▸ **EXERCISE INSTRUCTIONS**
(1) In the text on fluorescence-guided lung surgery, when did the Food and Drug Administration approve the technology?
(2) From the text on fluorescence-guided lung surgery, set down word for word everything from "Patients receive an" down to "recover after surgery.".

The technology, approved by the Food and Drug Administration in November 2021, is unusual in that it specifically targets tumors, even ones that are small or below the surface, by using an intravenous imaging agent that turns them a fluorescent green that’s visible through a specially equipped camera during laparoscopic surgery.

“We’re increasing the number of tools that we have to perform better cancer surgeries, with fewer complications,” says Jinny Ha, assistant professor of surgery and thoracic surgeon at Johns Hopkins.

“One of the challenges that we face in thoracic surgery is trying to find small lung nodules that are not on the surface,” she says. “This goes directly to the targeted cells and nothing else, so it is specific and binding to that nodule, lighting it up for us.”

Ha and thoracic surgeon Stephen Yang, professor of surgery at the Johns Hopkins University School of Medicine, are the first in Maryland to use the product, which has the generic name pafolacianine and is also approved for ovarian cancer. It works by binding selectively to cancer cells, enabling surgeons to clearly visualize and remove tumors that would otherwise be invisible or inaccessible.

Unlike a static image from a CT scan, the fluorescence-guided system gives surgeons dynamic, real-time visual cues that adapt with each breath.

“If I’m using a CT scan as my map, then intraoperatively I’m looking at a deflated lung, which is totally different,” Ha says. “I have to rely on my understanding of anatomy to help guide where potentially in this lung is this nodule. It’s particularly challenging if it’s small or if it’s not on the surface. We also don’t want to dissect areas that don’t need dissection. This really eliminates that stress.”

Thoracic surgery is moving toward robotic and minimally invasive procedures, she says, which are easier on the patient, with faster recovery and less risk of complications. However, Ha notes, minimally invasive techniques mean “our ability to physically feel the lung tissue to find these nodules is not possible.”

Patients receive an intravenous infusion of the imaging agent one hour to 72 hours before surgery, either in an outpatient clinic or preoperatively. Surgeons then use a camera that’s specifically equipped to see the fluorescent light.

“The camera system hooks up to the screens that we use for robotic surgery or video-assisted surgery, and it’s a real-time assessment of the lungs,” says Ha. “It helps us see the targeted spots, and is also helpful for finding spots that we didn’t identify early on.”

Side effects from the agent are rare, but can include nausea. Most patients remain in the hospital two to three days to recover after surgery.

▸ **Dataset entries**
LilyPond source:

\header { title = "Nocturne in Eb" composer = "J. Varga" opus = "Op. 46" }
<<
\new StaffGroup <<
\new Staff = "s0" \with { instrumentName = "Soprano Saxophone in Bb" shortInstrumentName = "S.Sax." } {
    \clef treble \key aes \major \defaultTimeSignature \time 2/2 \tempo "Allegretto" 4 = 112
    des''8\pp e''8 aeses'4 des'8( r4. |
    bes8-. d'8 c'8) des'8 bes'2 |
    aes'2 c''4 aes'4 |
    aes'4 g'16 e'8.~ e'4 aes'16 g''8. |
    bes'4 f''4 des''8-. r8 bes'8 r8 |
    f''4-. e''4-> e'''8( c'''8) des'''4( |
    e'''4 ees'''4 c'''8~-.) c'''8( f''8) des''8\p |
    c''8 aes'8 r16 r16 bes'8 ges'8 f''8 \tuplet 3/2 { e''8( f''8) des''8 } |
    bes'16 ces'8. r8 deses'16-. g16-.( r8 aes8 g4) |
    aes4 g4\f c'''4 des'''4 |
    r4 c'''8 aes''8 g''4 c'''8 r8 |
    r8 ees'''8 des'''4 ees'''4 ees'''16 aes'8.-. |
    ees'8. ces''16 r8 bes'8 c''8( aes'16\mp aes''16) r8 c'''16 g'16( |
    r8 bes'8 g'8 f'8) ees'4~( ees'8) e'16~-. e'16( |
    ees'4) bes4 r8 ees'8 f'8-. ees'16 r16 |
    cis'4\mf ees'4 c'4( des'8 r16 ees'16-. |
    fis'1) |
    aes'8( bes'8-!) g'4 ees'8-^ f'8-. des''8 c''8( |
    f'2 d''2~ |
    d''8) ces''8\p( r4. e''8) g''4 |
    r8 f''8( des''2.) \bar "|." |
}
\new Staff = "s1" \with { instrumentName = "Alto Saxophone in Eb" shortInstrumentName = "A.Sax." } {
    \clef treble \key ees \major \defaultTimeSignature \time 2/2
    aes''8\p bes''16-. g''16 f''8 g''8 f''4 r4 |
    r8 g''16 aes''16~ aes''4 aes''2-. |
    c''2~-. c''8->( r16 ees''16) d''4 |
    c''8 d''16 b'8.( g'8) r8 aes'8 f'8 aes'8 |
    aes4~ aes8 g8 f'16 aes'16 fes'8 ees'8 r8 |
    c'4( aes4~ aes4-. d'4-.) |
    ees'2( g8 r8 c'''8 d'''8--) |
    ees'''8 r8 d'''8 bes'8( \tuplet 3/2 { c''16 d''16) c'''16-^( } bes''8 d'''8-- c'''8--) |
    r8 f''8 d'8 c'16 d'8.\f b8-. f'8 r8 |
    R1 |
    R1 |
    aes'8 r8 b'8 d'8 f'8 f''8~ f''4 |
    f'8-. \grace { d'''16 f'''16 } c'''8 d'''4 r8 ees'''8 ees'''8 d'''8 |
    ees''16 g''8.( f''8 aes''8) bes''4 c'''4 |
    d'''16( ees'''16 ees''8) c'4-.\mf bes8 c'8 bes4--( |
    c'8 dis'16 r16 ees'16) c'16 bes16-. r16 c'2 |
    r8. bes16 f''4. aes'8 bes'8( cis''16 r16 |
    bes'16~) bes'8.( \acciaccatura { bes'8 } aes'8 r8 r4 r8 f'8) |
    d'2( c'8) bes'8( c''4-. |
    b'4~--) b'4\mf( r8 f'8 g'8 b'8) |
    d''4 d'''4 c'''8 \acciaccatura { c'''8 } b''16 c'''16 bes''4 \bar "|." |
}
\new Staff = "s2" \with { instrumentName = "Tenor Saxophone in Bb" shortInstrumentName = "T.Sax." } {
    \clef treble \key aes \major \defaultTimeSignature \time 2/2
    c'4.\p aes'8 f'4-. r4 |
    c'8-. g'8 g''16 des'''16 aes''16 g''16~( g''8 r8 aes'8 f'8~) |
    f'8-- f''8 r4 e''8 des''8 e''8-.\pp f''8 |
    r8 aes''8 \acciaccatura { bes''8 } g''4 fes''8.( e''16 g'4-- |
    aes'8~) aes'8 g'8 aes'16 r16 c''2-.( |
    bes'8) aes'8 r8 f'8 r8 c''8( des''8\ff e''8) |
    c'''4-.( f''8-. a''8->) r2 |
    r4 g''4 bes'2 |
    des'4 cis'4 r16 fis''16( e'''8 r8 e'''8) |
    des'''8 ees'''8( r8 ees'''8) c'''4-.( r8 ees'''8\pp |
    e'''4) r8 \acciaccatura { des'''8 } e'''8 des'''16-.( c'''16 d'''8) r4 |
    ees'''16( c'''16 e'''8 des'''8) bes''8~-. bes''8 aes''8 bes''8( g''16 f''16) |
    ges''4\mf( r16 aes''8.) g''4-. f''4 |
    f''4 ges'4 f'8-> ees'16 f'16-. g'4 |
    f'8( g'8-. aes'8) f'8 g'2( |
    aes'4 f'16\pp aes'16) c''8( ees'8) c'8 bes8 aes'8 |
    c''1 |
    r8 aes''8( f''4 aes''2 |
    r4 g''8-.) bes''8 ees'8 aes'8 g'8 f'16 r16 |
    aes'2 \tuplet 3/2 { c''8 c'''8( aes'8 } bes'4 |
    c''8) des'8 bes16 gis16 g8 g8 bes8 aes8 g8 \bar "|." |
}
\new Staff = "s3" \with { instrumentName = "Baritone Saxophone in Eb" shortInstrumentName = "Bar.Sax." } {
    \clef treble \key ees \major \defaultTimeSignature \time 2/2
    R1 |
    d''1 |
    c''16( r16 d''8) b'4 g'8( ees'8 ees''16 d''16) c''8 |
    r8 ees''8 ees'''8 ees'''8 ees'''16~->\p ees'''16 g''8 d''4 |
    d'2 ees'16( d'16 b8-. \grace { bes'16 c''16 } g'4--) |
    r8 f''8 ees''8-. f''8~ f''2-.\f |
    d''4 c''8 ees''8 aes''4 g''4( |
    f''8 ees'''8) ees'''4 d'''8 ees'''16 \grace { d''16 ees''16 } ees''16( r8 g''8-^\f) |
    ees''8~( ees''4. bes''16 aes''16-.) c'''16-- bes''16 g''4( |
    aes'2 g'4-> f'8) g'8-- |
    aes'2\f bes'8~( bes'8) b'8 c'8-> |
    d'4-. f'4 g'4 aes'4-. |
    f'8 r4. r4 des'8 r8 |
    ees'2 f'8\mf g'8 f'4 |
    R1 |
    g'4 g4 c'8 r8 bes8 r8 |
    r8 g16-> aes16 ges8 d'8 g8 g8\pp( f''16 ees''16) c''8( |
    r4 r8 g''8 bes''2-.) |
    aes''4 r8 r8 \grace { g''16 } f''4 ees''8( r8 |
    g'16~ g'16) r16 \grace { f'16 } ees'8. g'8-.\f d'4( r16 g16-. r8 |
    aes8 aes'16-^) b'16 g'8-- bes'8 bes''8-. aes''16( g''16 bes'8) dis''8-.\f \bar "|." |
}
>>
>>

▸ **RESULTS OF THE EXERCISE**
(1) November 2021

(2)
Patients receive an intravenous infusion of the imaging agent one hour to 72 hours before surgery, either in an outpatient clinic or preoperatively. Surgeons then use a camera that’s specifically equipped to see the fluorescent light.

“The camera system hooks up to the screens that we use for robotic surgery or video-assisted surgery, and it’s a real-time assessment of the lungs,” says Ha. “It helps us see the targeted spots, and is also helpful for finding spots that we didn’t identify early on.”

Side effects from the agent are rare, but can include nausea. Most patients remain in the hospital two to three days to recover after surgery.